Bubba’s Roadhouse owner Jay Johnson says he’s still trying to recover from the financial strains caused by the COVID-19 pandemic. He says he lost 65 percent of his business early on and still hasn’t bounced back.

"It’s going to be tough. I think we have to look at how we do our business," he said. "I think there’s going to be some changes that are going to occur both in the number of people we employ, and also in the way we interact with our guests."

Business expert Karl Gibbons with Third Eye Management says Amendment 2 passing comes at the worst time as businesses fight hard to stay afloat during month nine of the COVID-19 pandemic.

“A dollar an hour over a period of time doesn’t sound like lots of money. But, when cash flow comes to literally a standstill, it might as well be a hundred dollars an hour extra,” said Gibbons.

Hooked Island Grill on Matlacha Island had to close for seven weeks in the Spring. Bubba’s Roadhouse is still not open at 100 percent capacity. Johnson has already calculated how much the new wage will cost him.

“By the time we get to year five, we estimate this is going to cost us an additional $354,000,” he said.

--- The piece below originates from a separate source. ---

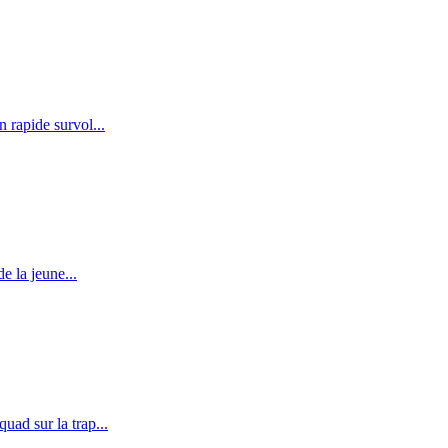
 rapide survol...
e la jeune...
uad sur la trap...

That’s annually if he keeps the same number of people on payroll.

Barb Koenig, owner of Hooked Island Grill said her full-time employees may turn into part-time employees, and prices could go up.

“You may end up having a $10 cheeseburger at any of our restaurants in the state, that now may become an $18 cheeseburger as we get six years down the road,” she said.

“That's going to cost us $85,000 in the first year. By year five it's $354,000 a year just on our server side. Not even to mention the cook side, so that's going to go up even more,” he said.

Next year the minimum wage will jump to $10 an hour. Gradually it will reach $15 an hour by 2026.

The new minimum wage will also affect servers who rely on tips. They usually make less than minimum wage because of tips. Their earnings will also increase, but not to the full $10 next year.